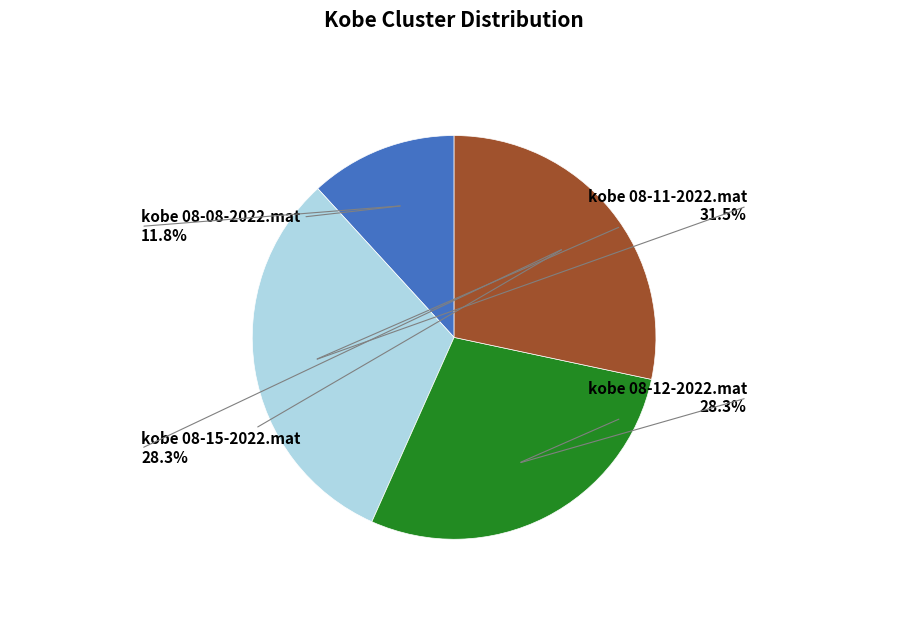

Is there any slice that represents more than half of the pie?

No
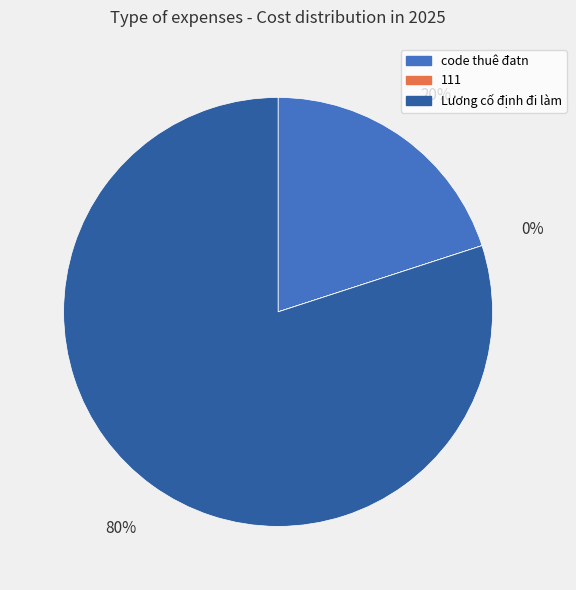

What is the ratio of the value at Lương cố định đi làm to the value at code thuê đatn?

4.0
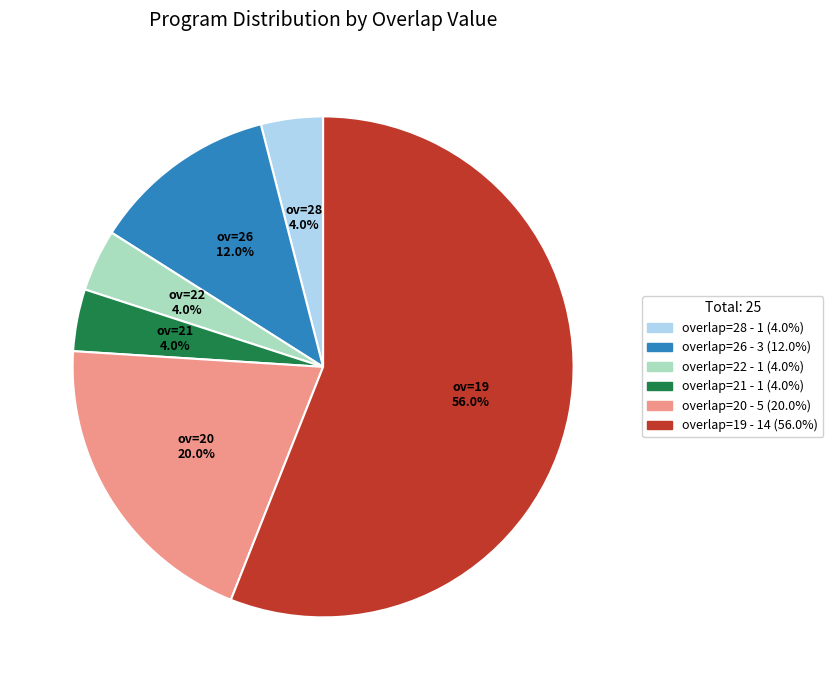

What percentage is NOT represented by overlap=21 - 1 (4.0%)?

96.0%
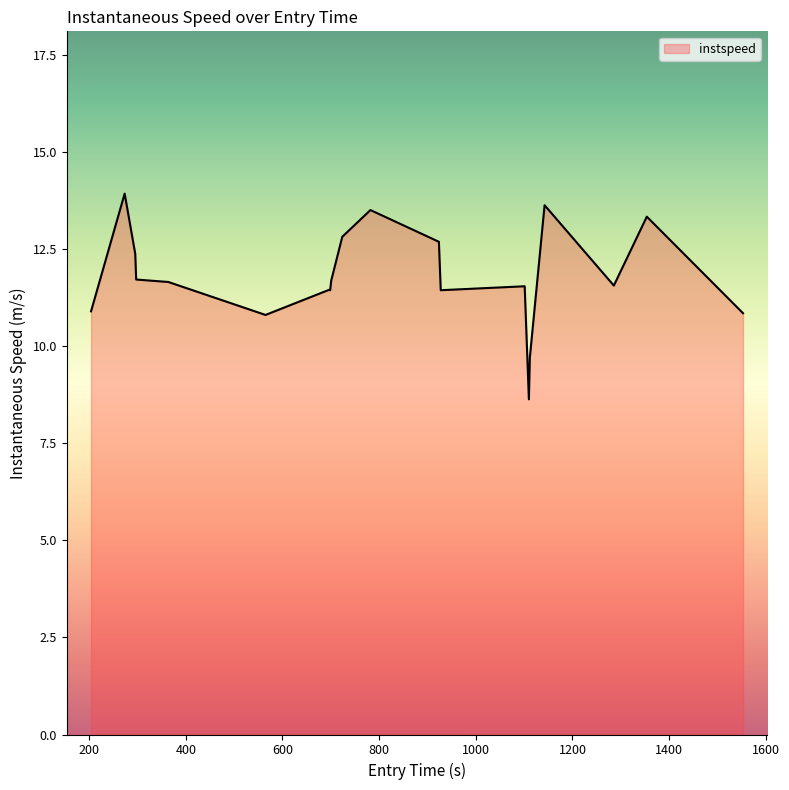

How many series are shown in this chart?

1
::::::::
**WRITTEN TASK:** Count the lines in the data above that contain the word "What", and reply with only that number.

**SOLUTION TO THE PROBLEM:** 2